Hard drive storage keeps getting cheaper while the drives keep getting bigger. You can buy between 80 and 160 Gigabytes of storage for around $70 these days, depending on if you want to be bothered with filing rebates, and 300GB will only set you back $222 - $250 bucks. For those of you who aren’t computer geeks a terabyte is 1,024 gigabytes. So we’re about a third of the way there already and makes the $70 price by 2008 not at all unreasonable.
I found out about this over at Danny O’Brien’s Oblomovka. Danny wrote an entry about it after being asked by a friend about the future cost of a petabyte of storage.
A friend wrote asking me if a petabyte would be an affordable amount of disk storage in five years time. Blowed if I know, but in scrabbling to answer, I did find this great projection of the next twenty years of magnetic storage.

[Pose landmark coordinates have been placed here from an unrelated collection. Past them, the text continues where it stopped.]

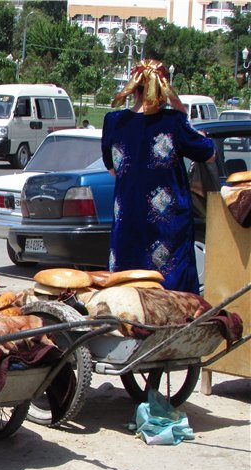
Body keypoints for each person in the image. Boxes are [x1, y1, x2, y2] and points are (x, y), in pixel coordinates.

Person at [101, 59, 215, 294]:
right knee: (169, 292)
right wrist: (185, 116)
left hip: (127, 223)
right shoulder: (173, 122)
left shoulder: (113, 122)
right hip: (167, 226)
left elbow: (113, 169)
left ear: (134, 87)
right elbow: (209, 154)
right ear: (164, 89)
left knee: (126, 288)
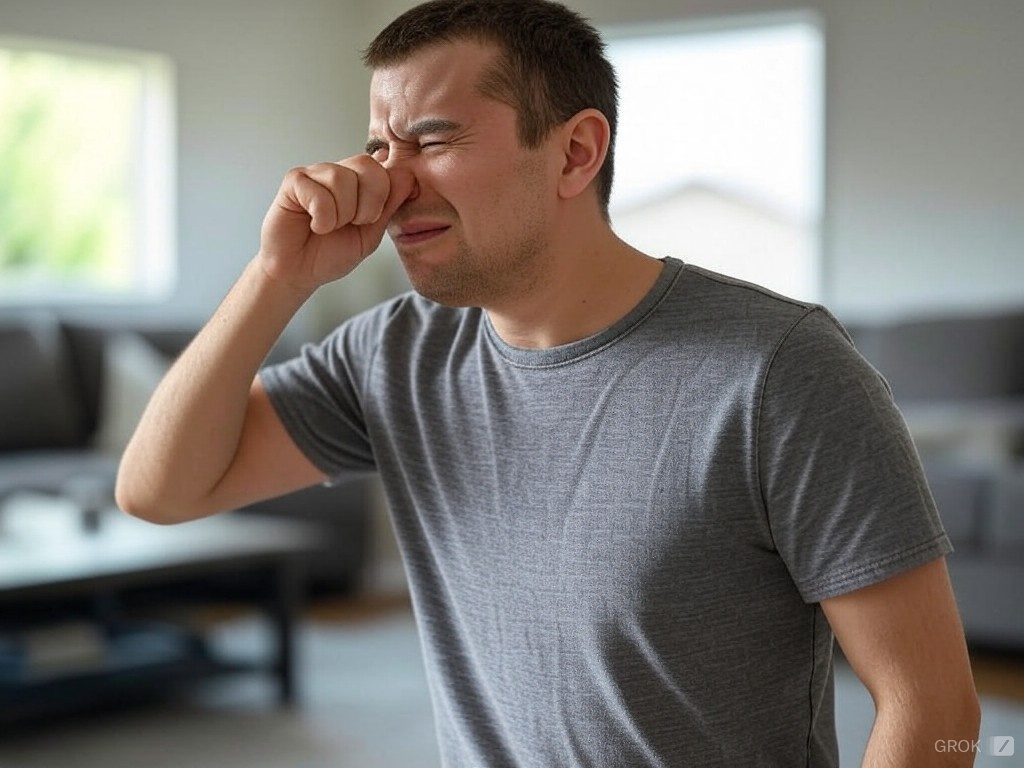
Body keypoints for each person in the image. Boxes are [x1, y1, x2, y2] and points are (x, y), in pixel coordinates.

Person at [117, 0, 981, 764]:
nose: (388, 182)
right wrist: (279, 277)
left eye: (434, 139)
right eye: (379, 145)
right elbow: (158, 491)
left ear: (575, 152)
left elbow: (935, 710)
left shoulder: (779, 371)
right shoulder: (393, 354)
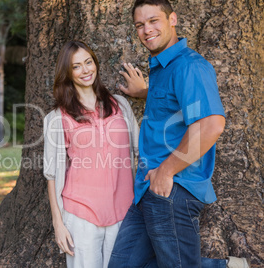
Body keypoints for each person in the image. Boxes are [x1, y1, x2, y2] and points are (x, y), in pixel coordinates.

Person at [108, 0, 250, 268]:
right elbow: (176, 106)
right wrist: (145, 93)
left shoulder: (189, 66)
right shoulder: (163, 69)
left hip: (173, 188)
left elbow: (211, 125)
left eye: (154, 21)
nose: (146, 29)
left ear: (172, 19)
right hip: (147, 189)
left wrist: (166, 171)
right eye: (140, 25)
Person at [43, 40, 139, 268]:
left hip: (123, 211)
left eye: (89, 62)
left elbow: (140, 151)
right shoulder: (57, 118)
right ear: (67, 73)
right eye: (76, 66)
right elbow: (52, 174)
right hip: (80, 215)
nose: (86, 70)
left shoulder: (121, 106)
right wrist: (58, 223)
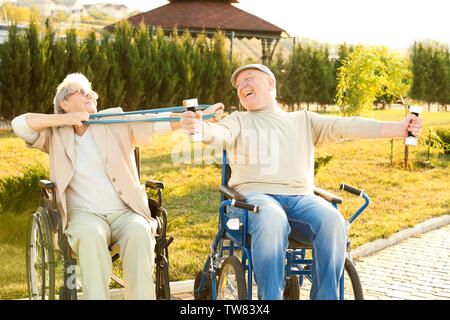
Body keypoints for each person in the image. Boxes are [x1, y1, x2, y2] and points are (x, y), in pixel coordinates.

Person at [180, 64, 422, 300]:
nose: (242, 86)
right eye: (238, 85)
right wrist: (199, 127)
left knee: (333, 220)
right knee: (272, 217)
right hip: (255, 199)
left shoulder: (303, 119)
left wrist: (399, 129)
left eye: (248, 79)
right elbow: (217, 133)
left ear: (270, 83)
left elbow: (346, 125)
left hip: (301, 199)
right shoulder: (238, 120)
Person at [11, 72, 223, 300]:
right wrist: (67, 120)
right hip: (84, 216)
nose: (89, 95)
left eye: (90, 92)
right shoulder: (55, 133)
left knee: (140, 232)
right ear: (64, 103)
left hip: (125, 212)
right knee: (91, 236)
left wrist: (184, 119)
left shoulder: (112, 119)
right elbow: (20, 124)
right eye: (80, 91)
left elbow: (152, 122)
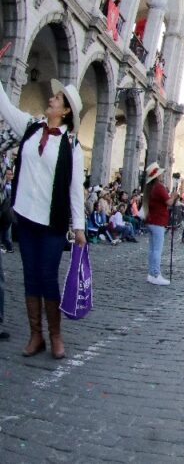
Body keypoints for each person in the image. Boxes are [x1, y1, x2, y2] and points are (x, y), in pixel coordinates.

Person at [0, 77, 86, 359]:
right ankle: (35, 335)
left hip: (52, 222)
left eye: (57, 98)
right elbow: (5, 106)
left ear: (65, 111)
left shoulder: (72, 145)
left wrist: (79, 227)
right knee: (30, 275)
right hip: (26, 216)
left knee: (48, 276)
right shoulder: (30, 127)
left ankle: (55, 336)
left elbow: (75, 188)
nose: (51, 99)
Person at [140, 162, 179, 285]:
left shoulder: (150, 188)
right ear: (157, 176)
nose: (162, 175)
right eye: (160, 174)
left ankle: (151, 273)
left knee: (152, 250)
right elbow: (169, 202)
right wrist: (174, 196)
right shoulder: (159, 187)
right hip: (158, 222)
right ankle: (156, 274)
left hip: (151, 221)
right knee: (157, 250)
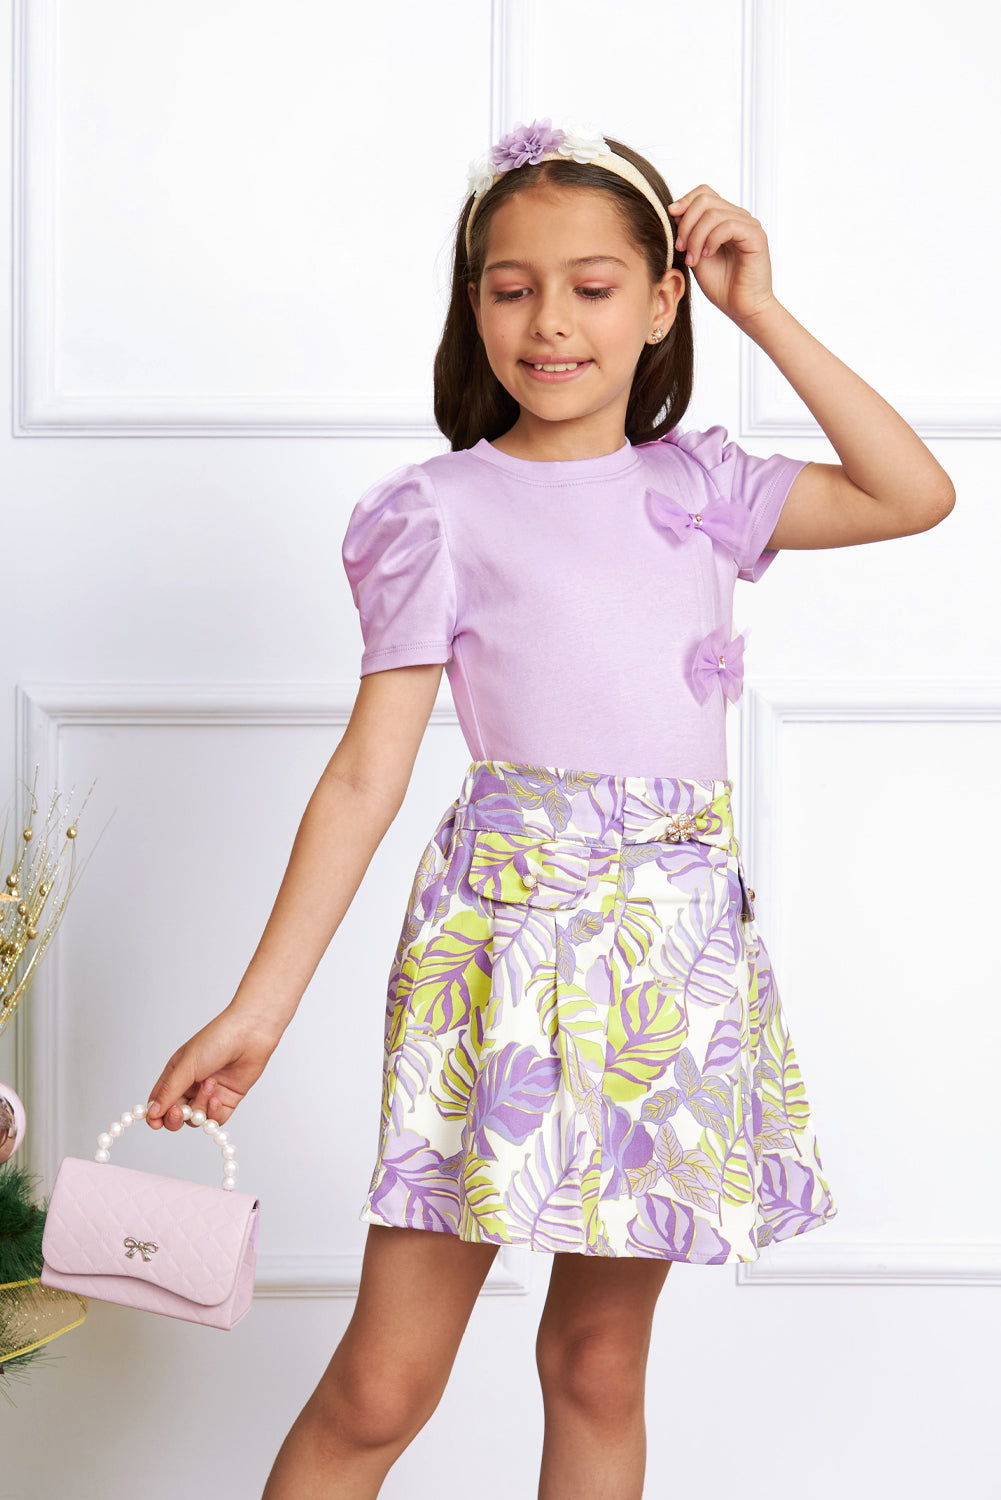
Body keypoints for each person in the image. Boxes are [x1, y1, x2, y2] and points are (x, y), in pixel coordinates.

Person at [145, 120, 954, 1500]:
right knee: (384, 1382)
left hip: (666, 967)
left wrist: (761, 309)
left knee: (595, 1365)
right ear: (475, 306)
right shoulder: (436, 512)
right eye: (512, 288)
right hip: (498, 956)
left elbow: (912, 492)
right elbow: (366, 773)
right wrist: (257, 1012)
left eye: (592, 286)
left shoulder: (704, 487)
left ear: (661, 303)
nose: (551, 322)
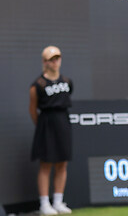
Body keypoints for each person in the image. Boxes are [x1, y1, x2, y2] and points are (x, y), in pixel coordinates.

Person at [29, 46, 73, 215]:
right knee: (46, 164)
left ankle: (58, 202)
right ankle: (44, 204)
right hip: (46, 125)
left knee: (62, 163)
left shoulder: (67, 81)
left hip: (63, 123)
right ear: (45, 62)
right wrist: (41, 126)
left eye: (57, 58)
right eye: (51, 59)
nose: (55, 62)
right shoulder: (37, 85)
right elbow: (32, 109)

Oh, in case you’re wondering, a petabyte is 1,024 terabytes or 1,048,576 gigabytes and will still cost $70,000 in 2008. No small chunk of change, but imagine how much porn family pictures from your digital camera you could store on that. And who knows? With games just starting to eat up multiple gigabytes each—Far Cry requires 4 gigabytes, Unreal Tournament 2004 asks for at least 5.5GB, while Half-Life 2 is estimated to require between 2.5GB and 4GB of room and Doom III is rumored to gobble upwards of 6GB—we may just need a petabyte worth of storage by 2008.




















That is amazing. I still remember shelling out around $300 for a 20MB hard drive.
Bring on the Yottabyte drives. Peta, exa, zeta, and yotta. Holodecks are in aisle three.